Они всегда презирали тех, кто от них зависит. Благородный человек переживает за вверенные ему в управление живые души. А хам во власти – презирает. Они, эти души, для него – мертвые. А выручали меня стройотряды да шабашки. Лето злишься – зиму веселишься. Мы с поэтом Стасом Ревенког на чьем доме теперь мемориальная доска, сплавлялись по горным речкам на плоту, ходили по горам в поисках мумиё, добывали мускусное вещество кабарги. Сколько гитар утопили! За эти деньги нынче можно на острова Фиджи пешком сходить. Друзья с телевиденья всегда давали мне возможность заработать. Я писал песни для документального кино и телепередач. Летом ездил на «шабашки». И обидно стало мне, писателю и преподавателю, зимой в студенческих общагах предаваться разврату. Ведь и с первой своей женой, Надеждой Юрьевной, урожденной Тюленевой, мы жили в студенческом общежитии. Мои песни уже пелись по всей стране, а не только пятью хорошими ребятами с чуть охрипшими голосами. Им-то в сладость костры по лесам разводить и мужественными ножами вскрывать банки с женственной говяжьей тушенкой. А я туризм по жизни невзлюбил. Как завалят песняры ко мне в общежитие бродячим цирком – и ну зверски петь да по-простонародному плясать! Может, оттого несчастная Надежда Юрьевна, очень милая и привлекательная, и привлекла кого-то чужедальнего, а потом и детей с ним народила.
Отсюда, из Горнаула, мы с Юрой уезжали в Москву, где выходила тогда моя первая книга прозы.
Было начало августа. Я ждал вызова из редакции. Живу себе в том общежитии. Живу временно, как положено. Тут-то в один из дней убийские мои друзья – Игорь Гендын с Сергеем Габышевым – и привезли ко мне обещанного «одного человека».
– Посмотри… – говорят, – кого мы, убийцы, тебе привезли: талантливого артиста! Не дают ему, большому кораблю, большого плавания! Фарватер топляком забит! А тебя в Москве знают – вот, керя, и помогай своим! Ты же наш друг-надежда! – И ставят на стол четверть с домашним вином.
Вижу – а это керя Юра Медынцев за ними: молодой, белокурый, как прежде, с незамысловато затеянным лицом. Тонкий, стройный, рукопожатие крепкое, глаза голубые, как лен, а в глазах-то – ого-го-го! – такие бесенятки приплясывают, что тебе вдруг становится весело от этого их перепляса.
– Это ты, что ли, Петюхан? Сколько лет, керя? – спрашивает. – Сколько зим?
– Да уж лет восемь как, – отвечаю. – Ты где, керя, был-то?
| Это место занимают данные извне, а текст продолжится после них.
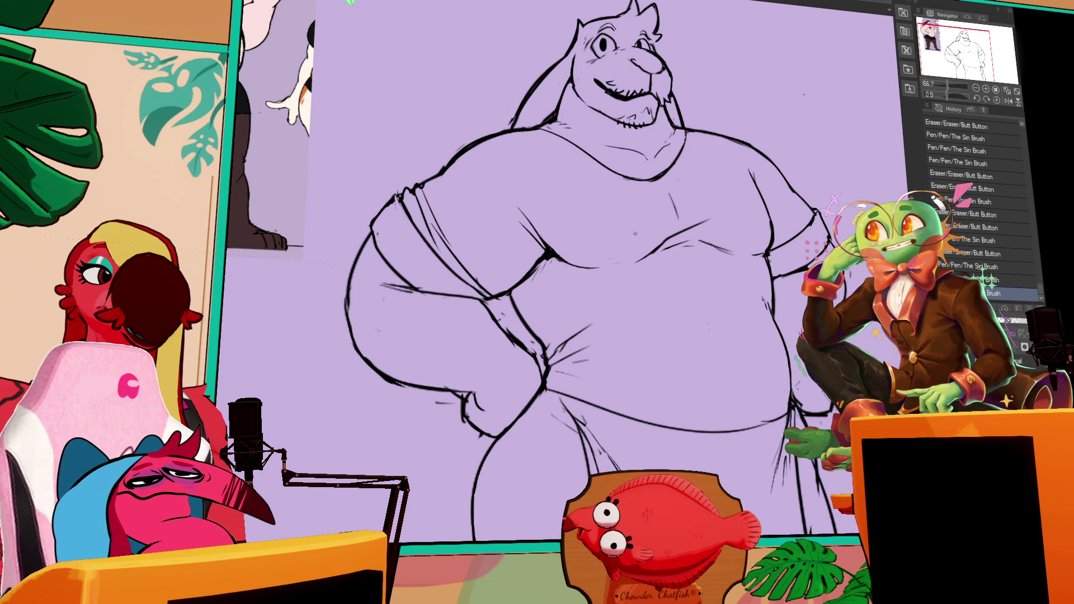
- Zoom out to see the whole figure and fill the shirt solid red
{"action": "key", "text": "ctrl+minus"}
Как из китайцев в убийцы попал?
– Учился на артиста, – смеется Юра. – На одни пятерки. Охота, думаешь, тут с вами, с троечниками, баклуши бить? Для того нас отцы с матерями моченой веревкой пороли да нежными коленками на горох ставили? Для того мы махорку из китайской «фанзы» до позеленения детских ангельских лиц курили?
– Не для того, – согласился я. – Тут что-то не так, керя! Где-то нас кто-то нас, керя, обскакал на вороных!
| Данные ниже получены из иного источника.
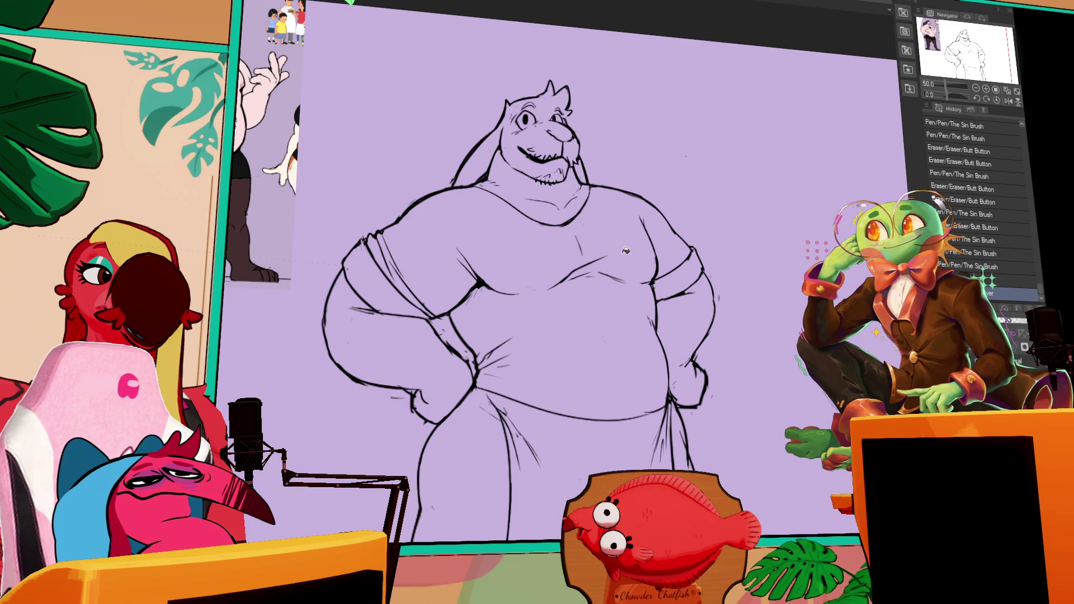
{"action": "left_click", "coordinate": [551, 296]}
– На вороных-то – терпимо! На драных козах уже вон… вон… они… скачут!
Убийцы жалостно кивали головами в сторону единственного моего казенного окна. Они были хорошие драчливые ребята, в игру включались как с ходу в бой. Выпили вино. Постановили брать Москву.
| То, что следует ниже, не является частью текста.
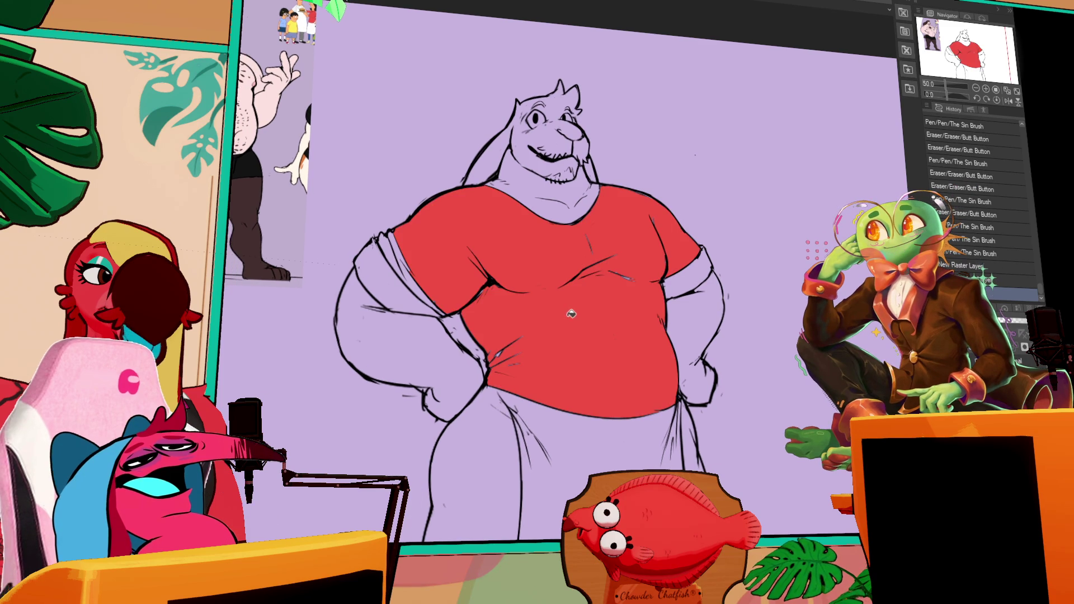
- Dab red into the small gaps in the shirt colour
{"action": "left_click", "coordinate": [494, 361]}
– Москва – за углом! – согласились наши друзья-убийцы. Хорошо, сердечно плакали, прощаясь с нами, как навеки.
– Чего плачете?
А еврей Гарик Гендын объясняет:
– Русская водка – она чем хороша, мила и проникновенна? Выпьешь – и поплачешь. Водка пронимает за небольшие деньги! Всю жизнь можно пить здесь, смеяться и плакать. Отчего ты думаешь у алконавтов глаза красные? От горькой. А знаешь, писатель, отчего коллега Горький тюбетейку носил? Нет? Так знай: это была не тюбетейка, а кипа!
Сейчас он сам носит кипу и работает таксистом в Калифорнии. Любит прерии и пампасы – потому что забыть нашу степь не в его силах. А, может, леса боится.
Я еще расскажу об этом.
Нынче город очужел. Агитки залили его, как парша, как репьи шкуру шелудивого безъязыкого пса. Как турецкая косметика, как ланиты старой вокзальной шкылды. Город мигал поворотными огнями дорогих авто, как азиатский растлитель детей мигает красными глазами. По городу еще бегали пиармалярши с агитштукатурами. Казалось, дай им небо – они шустро, ловко залепят его несмываемыми, как позор, листовками. Бумажные лохмотья, заплаты плакатов, вся ветошь этой макулатуры шевелила культями на ветру. Она была совсем непохожа на те деньги, что на нее потрачены и которые уже пятый месяц не выплачивают горнякам в Китаевском карьере. Она привычно вопияла о ледяной нищете, но вопль этот глушили кощунственные улыбки кандидатов в устроители народного блага. Они считают нас слабоумными.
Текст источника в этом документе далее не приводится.